En ce jeudi 5 novembre, la victoire de Joe Biden aux élections présidentielles américaines ne semble plus guère faire de doute. La nuit dernière, il a d’ailleurs tenu un discours de réconciliation, discours traditionnel pour un vainqueur d’une élection présidentielle, aux États-Unis ou ailleurs. Il s’agissait pour lui d’affirmer qu’il sera le président de tous les Américains et pas seulement de ceux qui ont voté pour lui. Un discours que Donald Trump n’avait pas tenu ni lors de son élection ni par la suite. Preuve que pendant quatre ans, il s’est uniquement adressé à ses électeurs.
Dans le cas de ce scrutin très serré, Trump risque de ne pas du tout apprécier sa défaite et de ne pas faciliter la tâche du vainqueur, comme il est normalement d’usage dans une démocratie. Hillary Clinton, qui avait pourtant obtenu 3 millions de votes de plus que Donald Trump en 2016, avait malgré tout reconnu sa défaite. Mieux encore, en 2000, Al Gore avait accepté sa défaite alors que lui aussi avait récolté plus de voix que George Bush, qui avait obtenu la victoire grâce à une décision de la Cour Suprême qui avait suspendu le décompte des votes dans l’État clé de Floride, alors dirigé par son frère.
Contester la défaite n’est pas dans la tradition des démocraties, aux États-Unis ou ailleurs. Trump va certainement rompre avec cette tradition en contestant les résultats le plan juridique. On a vu cette nuit que certains bureaux de vote avaient été entourés par des hommes en armes par des gens en armes qui souhaitaient interrompre le décompte des votes. Ce ne sont pas des scènes dignes d’une démocratie. Il y aura des recours judiciaires, ce qui est plus admissible au regard du droit. En tout cas, l’actuel locataire de la Maison-Blanche va vouloir présenter sa défaite comme une victoire volée due à la tricherie du camp démocrate. Il va donc tenter de saboter le travail de réconciliation de Joe Biden au cours de son mandat.

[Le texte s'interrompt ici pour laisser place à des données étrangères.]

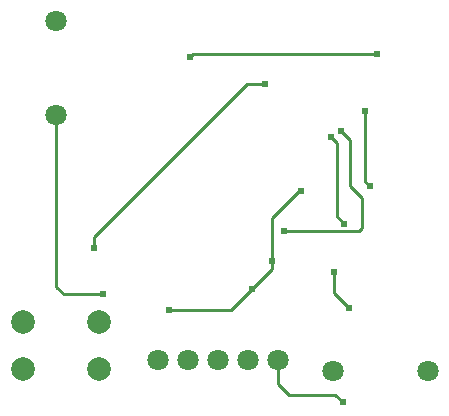
<source format=gbl>
G04 Layer: BottomLayer*
G04 EasyEDA Pro v1.8.39.fb3963, 2022-11-08 16:35:25*
G04 Gerber Generator version 0.3*
G04 Scale: 100 percent, Rotated: No, Reflected: No*
G04 Dimensions in millimeters*
G04 Leading zeros omitted, absolute positions, 3 integers and 3 decimals*
%FSLAX33Y33*%
%MOMM*%
%ADD10C,1.99898*%
%ADD11C,1.80086*%
%ADD12C,1.799996*%
%ADD13C,0.610001*%
%ADD14C,0.254*%
G75*


G04 Pad Start*
G54D10*
G01X8329Y-41448D03*
G01X1829Y-41448D03*
G01X1829Y-37546D03*
G01X8329Y-37546D03*
G54D11*
G01X4699Y-12001D03*
G01X4699Y-20002D03*
G01X36132Y-41656D03*
G01X28131Y-41656D03*
G54D12*
G01X13335Y-40767D03*
G01X15875Y-40767D03*
G01X18415Y-40767D03*
G01X20955Y-40767D03*
G01X23495Y-40767D03*
G04 Pad End*

G04 Via Start*
G54D13*
G01X28956Y-44323D03*
G01X8636Y-35179D03*
G01X7874Y-31242D03*
G01X22352Y-17399D03*
G01X14252Y-36484D03*
G01X22987Y-32385D03*
G01X21282Y-34725D03*
G01X28194Y-33274D03*
G01X29464Y-36322D03*
G01X25400Y-26416D03*
G01X29083Y-29210D03*
G01X27940Y-21844D03*
G01X31242Y-26035D03*
G01X30861Y-19685D03*
G01X24003Y-29845D03*
G01X28829Y-21336D03*
G01X31877Y-14859D03*
G01X16002Y-15113D03*
G04 Via End*

G04 Track Start*
G54D14*
G01X28956Y-44323D02*
G01X28321Y-43688D01*
G01X24384D01*
G01X23495Y-42799D01*
G01Y-40767D01*
G01X19523Y-36484D02*
G01X14252Y-36484D01*
G01X22987Y-33020D02*
G01X22987Y-32385D01*
G01X22987Y-33020D02*
G01X21282Y-34725D01*
G01X19523Y-36484D01*
G01X28194Y-33274D02*
G01X28194Y-35052D01*
G01X29464Y-36322D01*
G01X30861Y-19685D02*
G01X30861Y-25654D01*
G01X31242Y-26035D01*
G01X8636Y-35179D02*
G01X5334Y-35179D01*
G01X4699Y-34544D01*
G01Y-20002D01*
G01X7874Y-31242D02*
G01X7874Y-30353D01*
G01X20828Y-17399D01*
G01X22352D01*
G01X29083Y-29210D02*
G01X28448Y-28575D01*
G01Y-22352D01*
G01X27940Y-21844D01*
G01X25400Y-26416D02*
G01X25273Y-26416D01*
G01X22987Y-28702D01*
G01Y-32385D01*
G01X24003Y-29845D02*
G01X30353Y-29845D01*
G01X30607Y-29591D01*
G01Y-27051D01*
G01X29591Y-26035D01*
G01X29591Y-22098D02*
G01X29591Y-26035D01*
G01X28829Y-21336D02*
G01X29591Y-22098D01*
G01X31877Y-14859D02*
G01X16256Y-14859D01*
G01X16002Y-15113D01*
G04 Track End*

M02*

</source>
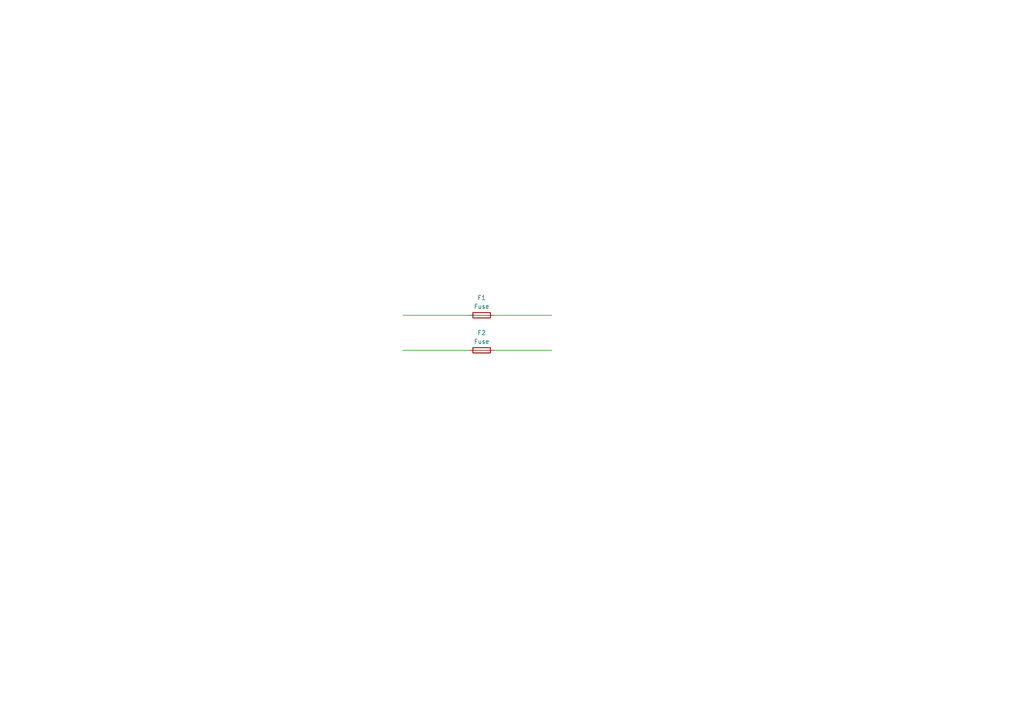
<source format=kicad_sch>
(kicad_sch (version 20230121) (generator eeschema)

  (uuid e5212c57-ae42-434b-bc9f-ebcb13638ff2)

  (paper "A4")

  


  (wire (pts (xy 143.51 91.44) (xy 160.02 91.44))
    (stroke (width 0) (type default))
    (uuid 33f3fe2d-3983-4e9c-9db1-d28c6ac21064)
  )
  (wire (pts (xy 143.51 101.6) (xy 160.02 101.6))
    (stroke (width 0) (type default))
    (uuid 42736b60-5b7a-4bb9-befd-c5dc41903bae)
  )
  (wire (pts (xy 116.84 91.44) (xy 135.89 91.44))
    (stroke (width 0) (type default))
    (uuid 9c369fef-f69b-4fb3-aa98-fa4e5bb1f84c)
  )
  (wire (pts (xy 116.84 101.6) (xy 135.89 101.6))
    (stroke (width 0) (type default))
    (uuid b65b792b-fd16-4778-a4d8-4013d51dcbf2)
  )

  (symbol (lib_id "Device:Fuse") (at 139.7 101.6 90) (unit 1)
    (in_bom yes) (on_board yes) (dnp no) (fields_autoplaced)
    (uuid 69760d80-94e1-447b-a4f9-07750dd2b61f)
    (property "Reference" "F2" (at 139.7 96.52 90)
      (effects (font (size 1.27 1.27)))
    )
    (property "Value" "Fuse" (at 139.7 99.06 90)
      (effects (font (size 1.27 1.27)))
    )
    (property "Footprint" "Mechatronic Footprints:0PAL4100XP_NO_HOLES" (at 139.7 103.378 90)
      (effects (font (size 1.27 1.27)) hide)
    )
    (property "Datasheet" "~" (at 139.7 101.6 0)
      (effects (font (size 1.27 1.27)) hide)
    )
    (pin "1" (uuid 2ed3ca7a-d886-4655-b3bd-e0471e43444a))
    (pin "2" (uuid a3c006d4-c5f0-48ba-b9f6-74df50ce7292))
    (instances
      (project "fuse_test"
        (path "/e5212c57-ae42-434b-bc9f-ebcb13638ff2"
          (reference "F2") (unit 1)
        )
      )
    )
  )

  (symbol (lib_id "Device:Fuse") (at 139.7 91.44 90) (unit 1)
    (in_bom yes) (on_board yes) (dnp no) (fields_autoplaced)
    (uuid b084cb0f-ee6b-4ff5-8736-b05f8172fdfc)
    (property "Reference" "F1" (at 139.7 86.36 90)
      (effects (font (size 1.27 1.27)))
    )
    (property "Value" "Fuse" (at 139.7 88.9 90)
      (effects (font (size 1.27 1.27)))
    )
    (property "Footprint" "Mechatronic Footprints:0PAL1100XP_VERTICAL" (at 139.7 93.218 90)
      (effects (font (size 1.27 1.27)) hide)
    )
    (property "Datasheet" "~" (at 139.7 91.44 0)
      (effects (font (size 1.27 1.27)) hide)
    )
    (pin "1" (uuid 6438a092-4cf3-4cf3-ae5c-88f763adeeda))
    (pin "2" (uuid 4cbd3a98-9d38-48f6-b4c2-008c4ac5eace))
    (instances
      (project "fuse_test"
        (path "/e5212c57-ae42-434b-bc9f-ebcb13638ff2"
          (reference "F1") (unit 1)
        )
      )
    )
  )

  (sheet_instances
    (path "/" (page "1"))
  )
)

</source>
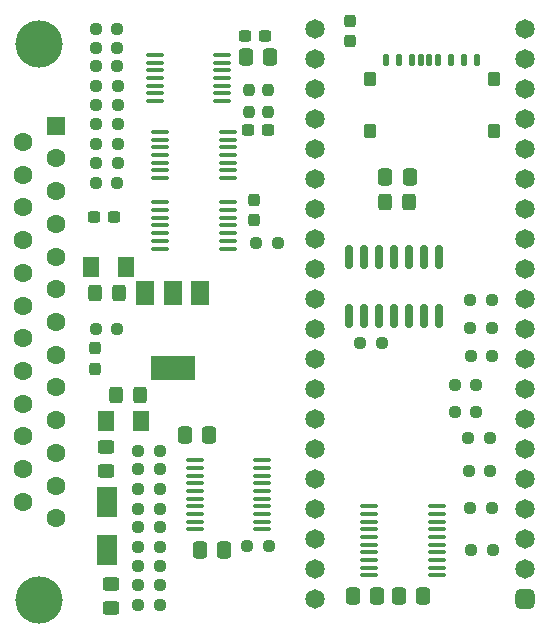
<source format=gbr>
%TF.GenerationSoftware,KiCad,Pcbnew,8.0.4-8.0.4-0~ubuntu22.04.1*%
%TF.CreationDate,2024-07-18T13:03:20-06:00*%
%TF.ProjectId,DB25_External,44423235-5f45-4787-9465-726e616c2e6b,rev?*%
%TF.SameCoordinates,Original*%
%TF.FileFunction,Soldermask,Top*%
%TF.FilePolarity,Negative*%
%FSLAX46Y46*%
G04 Gerber Fmt 4.6, Leading zero omitted, Abs format (unit mm)*
G04 Created by KiCad (PCBNEW 8.0.4-8.0.4-0~ubuntu22.04.1) date 2024-07-18 13:03:20*
%MOMM*%
%LPD*%
G01*
G04 APERTURE LIST*
G04 Aperture macros list*
%AMRoundRect*
0 Rectangle with rounded corners*
0 $1 Rounding radius*
0 $2 $3 $4 $5 $6 $7 $8 $9 X,Y pos of 4 corners*
0 Add a 4 corners polygon primitive as box body*
4,1,4,$2,$3,$4,$5,$6,$7,$8,$9,$2,$3,0*
0 Add four circle primitives for the rounded corners*
1,1,$1+$1,$2,$3*
1,1,$1+$1,$4,$5*
1,1,$1+$1,$6,$7*
1,1,$1+$1,$8,$9*
0 Add four rect primitives between the rounded corners*
20,1,$1+$1,$2,$3,$4,$5,0*
20,1,$1+$1,$4,$5,$6,$7,0*
20,1,$1+$1,$6,$7,$8,$9,0*
20,1,$1+$1,$8,$9,$2,$3,0*%
G04 Aperture macros list end*
%ADD10RoundRect,0.250001X0.462499X0.624999X-0.462499X0.624999X-0.462499X-0.624999X0.462499X-0.624999X0*%
%ADD11R,1.500000X2.000000*%
%ADD12R,3.800000X2.000000*%
%ADD13RoundRect,0.412500X0.412500X0.412500X-0.412500X0.412500X-0.412500X-0.412500X0.412500X-0.412500X0*%
%ADD14C,1.650000*%
%ADD15RoundRect,0.250000X0.325000X0.450000X-0.325000X0.450000X-0.325000X-0.450000X0.325000X-0.450000X0*%
%ADD16RoundRect,0.250000X0.450000X-0.325000X0.450000X0.325000X-0.450000X0.325000X-0.450000X-0.325000X0*%
%ADD17R,1.800000X2.500000*%
%ADD18RoundRect,0.237500X0.250000X0.237500X-0.250000X0.237500X-0.250000X-0.237500X0.250000X-0.237500X0*%
%ADD19RoundRect,0.237500X-0.250000X-0.237500X0.250000X-0.237500X0.250000X0.237500X-0.250000X0.237500X0*%
%ADD20RoundRect,0.237500X-0.237500X0.287500X-0.237500X-0.287500X0.237500X-0.287500X0.237500X0.287500X0*%
%ADD21RoundRect,0.250000X0.337500X0.475000X-0.337500X0.475000X-0.337500X-0.475000X0.337500X-0.475000X0*%
%ADD22RoundRect,0.237500X0.237500X-0.287500X0.237500X0.287500X-0.237500X0.287500X-0.237500X-0.287500X0*%
%ADD23RoundRect,0.100000X0.637500X0.100000X-0.637500X0.100000X-0.637500X-0.100000X0.637500X-0.100000X0*%
%ADD24RoundRect,0.250000X-0.337500X-0.475000X0.337500X-0.475000X0.337500X0.475000X-0.337500X0.475000X0*%
%ADD25RoundRect,0.125000X-0.125000X-0.415000X0.125000X-0.415000X0.125000X0.415000X-0.125000X0.415000X0*%
%ADD26RoundRect,0.262500X-0.262500X-0.337500X0.262500X-0.337500X0.262500X0.337500X-0.262500X0.337500X0*%
%ADD27RoundRect,0.150000X0.150000X-0.825000X0.150000X0.825000X-0.150000X0.825000X-0.150000X-0.825000X0*%
%ADD28RoundRect,0.237500X0.300000X0.237500X-0.300000X0.237500X-0.300000X-0.237500X0.300000X-0.237500X0*%
%ADD29RoundRect,0.100000X-0.637500X-0.100000X0.637500X-0.100000X0.637500X0.100000X-0.637500X0.100000X0*%
%ADD30RoundRect,0.250000X-0.450000X0.325000X-0.450000X-0.325000X0.450000X-0.325000X0.450000X0.325000X0*%
%ADD31C,4.000000*%
%ADD32R,1.600000X1.600000*%
%ADD33C,1.600000*%
%ADD34RoundRect,0.237500X0.237500X-0.300000X0.237500X0.300000X-0.237500X0.300000X-0.237500X-0.300000X0*%
%ADD35RoundRect,0.237500X0.237500X-0.250000X0.237500X0.250000X-0.237500X0.250000X-0.237500X-0.250000X0*%
%ADD36RoundRect,0.237500X-0.237500X0.250000X-0.237500X-0.250000X0.237500X-0.250000X0.237500X0.250000X0*%
G04 APERTURE END LIST*
D10*
%TO.C,C3*%
X113357500Y-95990000D03*
X110382500Y-95990000D03*
%TD*%
%TO.C,C4*%
X114688400Y-109042200D03*
X111713400Y-109042200D03*
%TD*%
D11*
%TO.C,U3*%
X119622600Y-98247200D03*
X117322600Y-98247200D03*
D12*
X117322600Y-104547200D03*
D11*
X115022600Y-98247200D03*
%TD*%
D13*
%TO.C,RP1*%
X147196660Y-124104400D03*
D14*
X147196660Y-121564400D03*
X147196660Y-119024400D03*
X147196660Y-116484400D03*
X147196660Y-113944400D03*
X147196660Y-111404400D03*
X147196660Y-108864400D03*
X147196660Y-106324400D03*
X147196660Y-103784400D03*
X147196660Y-101244400D03*
X147196660Y-98704400D03*
X147196660Y-96164400D03*
X147196660Y-93624400D03*
X147196660Y-91084400D03*
X147196660Y-88544400D03*
X147196660Y-86004400D03*
X147196660Y-83464400D03*
X147196660Y-80924400D03*
X147196660Y-78384400D03*
X147196660Y-75844400D03*
X129416660Y-75844400D03*
X129416660Y-78384400D03*
X129416660Y-80924400D03*
X129416660Y-83464400D03*
X129416660Y-86004400D03*
X129416660Y-88544400D03*
X129416660Y-91084400D03*
X129416660Y-93624400D03*
X129416660Y-96164400D03*
X129416660Y-98704400D03*
X129416660Y-101244400D03*
X129416660Y-103784400D03*
X129416660Y-106324400D03*
X129416660Y-108864400D03*
X129416660Y-111404400D03*
X129416660Y-113944400D03*
X129416660Y-116484400D03*
X129416660Y-119024400D03*
X129416660Y-121564400D03*
X129416660Y-124104400D03*
%TD*%
D15*
%TO.C,C2*%
X112801400Y-98247200D03*
X110751400Y-98247200D03*
%TD*%
%TO.C,C5*%
X114588400Y-106857800D03*
X112538400Y-106857800D03*
%TD*%
D16*
%TO.C,C6*%
X111709200Y-113327400D03*
X111709200Y-111277400D03*
%TD*%
D15*
%TO.C,C12*%
X137352760Y-90533600D03*
X135302760Y-90533600D03*
%TD*%
D17*
%TO.C,D1*%
X111760000Y-119951000D03*
X111760000Y-115951000D03*
%TD*%
D18*
%TO.C,R18*%
X144222500Y-113320000D03*
X142397500Y-113320000D03*
%TD*%
D19*
%TO.C,R39*%
X114405400Y-119748800D03*
X116230400Y-119748800D03*
%TD*%
%TO.C,R4*%
X110843700Y-82270600D03*
X112668700Y-82270600D03*
%TD*%
%TO.C,R33*%
X114405400Y-114821200D03*
X116230400Y-114821200D03*
%TD*%
%TO.C,R36*%
X114405400Y-124600200D03*
X116230400Y-124600200D03*
%TD*%
D18*
%TO.C,R56*%
X112623600Y-101295200D03*
X110798600Y-101295200D03*
%TD*%
D20*
%TO.C,D2*%
X132310000Y-75180000D03*
X132310000Y-76930000D03*
%TD*%
D19*
%TO.C,R5*%
X110843700Y-85598000D03*
X112668700Y-85598000D03*
%TD*%
%TO.C,R35*%
X114405400Y-111570000D03*
X116230400Y-111570000D03*
%TD*%
%TO.C,R1*%
X114405400Y-116497600D03*
X116230400Y-116497600D03*
%TD*%
D21*
%TO.C,C8*%
X134640000Y-123840000D03*
X132565000Y-123840000D03*
%TD*%
D19*
%TO.C,R38*%
X114405400Y-121323600D03*
X116230400Y-121323600D03*
%TD*%
%TO.C,R9*%
X110820200Y-79044800D03*
X112645200Y-79044800D03*
%TD*%
D22*
%TO.C,D3*%
X110794800Y-104634000D03*
X110794800Y-102884000D03*
%TD*%
D19*
%TO.C,R40*%
X114405400Y-118072400D03*
X116230400Y-118072400D03*
%TD*%
D23*
%TO.C,U4*%
X139692500Y-122135000D03*
X139692500Y-121485000D03*
X139692500Y-120835000D03*
X139692500Y-120185000D03*
X139692500Y-119535000D03*
X139692500Y-118885000D03*
X139692500Y-118235000D03*
X139692500Y-117585000D03*
X139692500Y-116935000D03*
X139692500Y-116285000D03*
X133967500Y-116285000D03*
X133967500Y-116935000D03*
X133967500Y-117585000D03*
X133967500Y-118235000D03*
X133967500Y-118885000D03*
X133967500Y-119535000D03*
X133967500Y-120185000D03*
X133967500Y-120835000D03*
X133967500Y-121485000D03*
X133967500Y-122135000D03*
%TD*%
D18*
%TO.C,R13*%
X144340000Y-101230000D03*
X142515000Y-101230000D03*
%TD*%
%TO.C,R19*%
X144370000Y-116450000D03*
X142545000Y-116450000D03*
%TD*%
D24*
%TO.C,C15*%
X118372500Y-110210000D03*
X120447500Y-110210000D03*
%TD*%
D18*
%TO.C,R14*%
X144380000Y-103550000D03*
X142555000Y-103550000D03*
%TD*%
D19*
%TO.C,R11*%
X133217500Y-102450000D03*
X135042500Y-102450000D03*
%TD*%
%TO.C,R3*%
X110845600Y-83947000D03*
X112670600Y-83947000D03*
%TD*%
%TO.C,R7*%
X110816400Y-75895200D03*
X112641400Y-75895200D03*
%TD*%
D24*
%TO.C,C16*%
X123512500Y-78250000D03*
X125587500Y-78250000D03*
%TD*%
D19*
%TO.C,R8*%
X110820200Y-77470000D03*
X112645200Y-77470000D03*
%TD*%
%TO.C,R2*%
X110818300Y-88925400D03*
X112643300Y-88925400D03*
%TD*%
D25*
%TO.C,SD2*%
X135425000Y-78460000D03*
X136525000Y-78460000D03*
X137625000Y-78460000D03*
X138375000Y-78460000D03*
X139075000Y-78460000D03*
X139825000Y-78460000D03*
X140925000Y-78460000D03*
X142025000Y-78460000D03*
X143125000Y-78460000D03*
D26*
X134050000Y-80100000D03*
X134050000Y-84550000D03*
X144500000Y-80100000D03*
X144500000Y-84550000D03*
%TD*%
D18*
%TO.C,R16*%
X143027400Y-108280200D03*
X141202400Y-108280200D03*
%TD*%
D27*
%TO.C,U1*%
X132300000Y-100140000D03*
X133570000Y-100140000D03*
X134840000Y-100140000D03*
X136110000Y-100140000D03*
X137380000Y-100140000D03*
X138650000Y-100140000D03*
X139920000Y-100140000D03*
X139920000Y-95190000D03*
X138650000Y-95190000D03*
X137380000Y-95190000D03*
X136110000Y-95190000D03*
X134840000Y-95190000D03*
X133570000Y-95190000D03*
X132300000Y-95190000D03*
%TD*%
D18*
%TO.C,R17*%
X144195800Y-110490000D03*
X142370800Y-110490000D03*
%TD*%
D24*
%TO.C,C10*%
X136460000Y-123850000D03*
X138535000Y-123850000D03*
%TD*%
D28*
%TO.C,C13*%
X125415000Y-84466850D03*
X123690000Y-84466850D03*
%TD*%
D19*
%TO.C,R10*%
X110843700Y-87198200D03*
X112668700Y-87198200D03*
%TD*%
%TO.C,R34*%
X114405400Y-113144800D03*
X116230400Y-113144800D03*
%TD*%
D29*
%TO.C,U7*%
X115795050Y-78080000D03*
X115795050Y-78730000D03*
X115795050Y-79380000D03*
X115795050Y-80030000D03*
X115795050Y-80680000D03*
X115795050Y-81330000D03*
X115795050Y-81980000D03*
X121520050Y-81980000D03*
X121520050Y-81330000D03*
X121520050Y-80680000D03*
X121520050Y-80030000D03*
X121520050Y-79380000D03*
X121520050Y-78730000D03*
X121520050Y-78080000D03*
%TD*%
D19*
%TO.C,R37*%
X114405400Y-122974600D03*
X116230400Y-122974600D03*
%TD*%
D30*
%TO.C,F2*%
X112115600Y-122825400D03*
X112115600Y-124875400D03*
%TD*%
D21*
%TO.C,C1*%
X137417500Y-88400000D03*
X135342500Y-88400000D03*
%TD*%
D18*
%TO.C,R15*%
X143027400Y-106045000D03*
X141202400Y-106045000D03*
%TD*%
D28*
%TO.C,C7*%
X112393900Y-91821000D03*
X110668900Y-91821000D03*
%TD*%
D19*
%TO.C,R23*%
X124425000Y-93990000D03*
X126250000Y-93990000D03*
%TD*%
D31*
%TO.C,J2*%
X106037131Y-77130600D03*
X106037131Y-124230600D03*
D32*
X107457131Y-84060600D03*
D33*
X107457131Y-86830600D03*
X107457131Y-89600600D03*
X107457131Y-92370600D03*
X107457131Y-95140600D03*
X107457131Y-97910600D03*
X107457131Y-100680600D03*
X107457131Y-103450600D03*
X107457131Y-106220600D03*
X107457131Y-108990600D03*
X107457131Y-111760600D03*
X107457131Y-114530600D03*
X107457131Y-117300600D03*
X104617131Y-85445600D03*
X104617131Y-88215600D03*
X104617131Y-90985600D03*
X104617131Y-93755600D03*
X104617131Y-96525600D03*
X104617131Y-99295600D03*
X104617131Y-102065600D03*
X104617131Y-104835600D03*
X104617131Y-107605600D03*
X104617131Y-110375600D03*
X104617131Y-113145600D03*
X104617131Y-115915600D03*
%TD*%
D18*
%TO.C,R25*%
X125475000Y-119640000D03*
X123650000Y-119640000D03*
%TD*%
D29*
%TO.C,U5*%
X116259700Y-90560000D03*
X116259700Y-91210000D03*
X116259700Y-91860000D03*
X116259700Y-92510000D03*
X116259700Y-93160000D03*
X116259700Y-93810000D03*
X116259700Y-94460000D03*
X121984700Y-94460000D03*
X121984700Y-93810000D03*
X121984700Y-93160000D03*
X121984700Y-92510000D03*
X121984700Y-91860000D03*
X121984700Y-91210000D03*
X121984700Y-90560000D03*
%TD*%
D23*
%TO.C,U9*%
X124932500Y-118235000D03*
X124932500Y-117585000D03*
X124932500Y-116935000D03*
X124932500Y-116285000D03*
X124932500Y-115635000D03*
X124932500Y-114985000D03*
X124932500Y-114335000D03*
X124932500Y-113685000D03*
X124932500Y-113035000D03*
X124932500Y-112385000D03*
X119207500Y-112385000D03*
X119207500Y-113035000D03*
X119207500Y-113685000D03*
X119207500Y-114335000D03*
X119207500Y-114985000D03*
X119207500Y-115635000D03*
X119207500Y-116285000D03*
X119207500Y-116935000D03*
X119207500Y-117585000D03*
X119207500Y-118235000D03*
%TD*%
D29*
%TO.C,U6*%
X116262878Y-84580000D03*
X116262878Y-85230000D03*
X116262878Y-85880000D03*
X116262878Y-86530000D03*
X116262878Y-87180000D03*
X116262878Y-87830000D03*
X116262878Y-88480000D03*
X121987878Y-88480000D03*
X121987878Y-87830000D03*
X121987878Y-87180000D03*
X121987878Y-86530000D03*
X121987878Y-85880000D03*
X121987878Y-85230000D03*
X121987878Y-84580000D03*
%TD*%
D19*
%TO.C,R6*%
X110843700Y-80670400D03*
X112668700Y-80670400D03*
%TD*%
D24*
%TO.C,C11*%
X119609500Y-119944800D03*
X121684500Y-119944800D03*
%TD*%
D34*
%TO.C,C14*%
X124190000Y-92035000D03*
X124190000Y-90310000D03*
%TD*%
D35*
%TO.C,R29*%
X125410084Y-82890084D03*
X125410084Y-81065084D03*
%TD*%
D28*
%TO.C,C9*%
X125172500Y-76480000D03*
X123447500Y-76480000D03*
%TD*%
D18*
%TO.C,R12*%
X144340000Y-98780600D03*
X142515000Y-98780600D03*
%TD*%
%TO.C,R42*%
X144422500Y-119990000D03*
X142597500Y-119990000D03*
%TD*%
D36*
%TO.C,R28*%
X123806084Y-81063184D03*
X123806084Y-82888184D03*
%TD*%
M02*

</source>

Donald Trump va intégrer le club assez peu fréquenté des présidents américains qui n’ont fait qu’un seul mandat. Depuis la Seconde Guerre mondiale, il n’y eut que Jimmy Carter, battu en 1980 par Reagan – Jimmy Carter s’est ensuite consacré à des missions humanitaires et à sa fondation qui œuvre pour la paix, on n’imagine guère Trump en faire autant – et George Bush père qui avait été battu après un unique mandat par Bill Clinton, et qui a eu sa revanche avec l’élection de son fils en 2000. Que va faire Donald Trump par la suite ? Il ne se contentera pas de s’occuper de ses affaires personnelles. Son tempérament le poussera certainement à développer une capacité de nuisance maximale pour gâcher le mandat de celui qui l’a vaincu. On sait déjà qu’il avait une dent personnelle contre Obama, rancœur qui l’avait d’ailleurs en partie amené à se présenter. Il va certainement en être de même à l’égard de Biden. Trump ne risque pas de prendre sa retraite et il voudra certainement encore peser sur la politique américaine. Il a tout de même été le choix de 68 millions d’électeurs lors de ce scrutin, ce qui reste un score très impressionnant. Il a environ 90 millions d’abonnés sur Twitter et a par ailleurs emmagasiné, au cours des deux campagnes, des informations et données sur son électorat qui ne pourront que lui être utiles par la suite. Il est même question qu’il crée une chaîne de télévision, milieu dans lequel il a prospéré avant de se lancer en politique. Et retour en télévision motivé là aussi par la rancœur qu’il entretient à l’égard de Fox News, chaîne pourtant ultra conservatrice, qu’il estime ne pas l’avoir suffisamment soutenu dans cette campagne. Il pourrait ainsi créer une chaîne de télévision qui viendrait évidemment nourrir les débats. Trump fera également tout pour peser sur la prochaine élection et sur le candidat qui portera, en 2024, les couleurs du parti républicain.
Revenons-en à l’issue de l’élection, le Sénat risque de rester à majorité républicaine et même si Joe Biden, qui a occupé un poste de sénateur pendant 38 ans et qui connaît par cœur les rouages de l’institution, pourra y disposer d’appui, il devra également faire face à une large opposition républicaine. Donald Trump va donc tout faire pour que Joe Biden puisse le moins possible réaliser son objectif de réconcilier l’Amérique avec elle-même, lui qui laisse une société fracturée, très profondément divisée. Mais il est peu probable dans tous les cas que Biden parvienne à le faire puisque pour cela il faut une volonté de réconciliation du vainqueur qui n’existait pas en 2016 et une acceptation de la réconciliation par le vaincu, qui n’existe pas plus en 2020.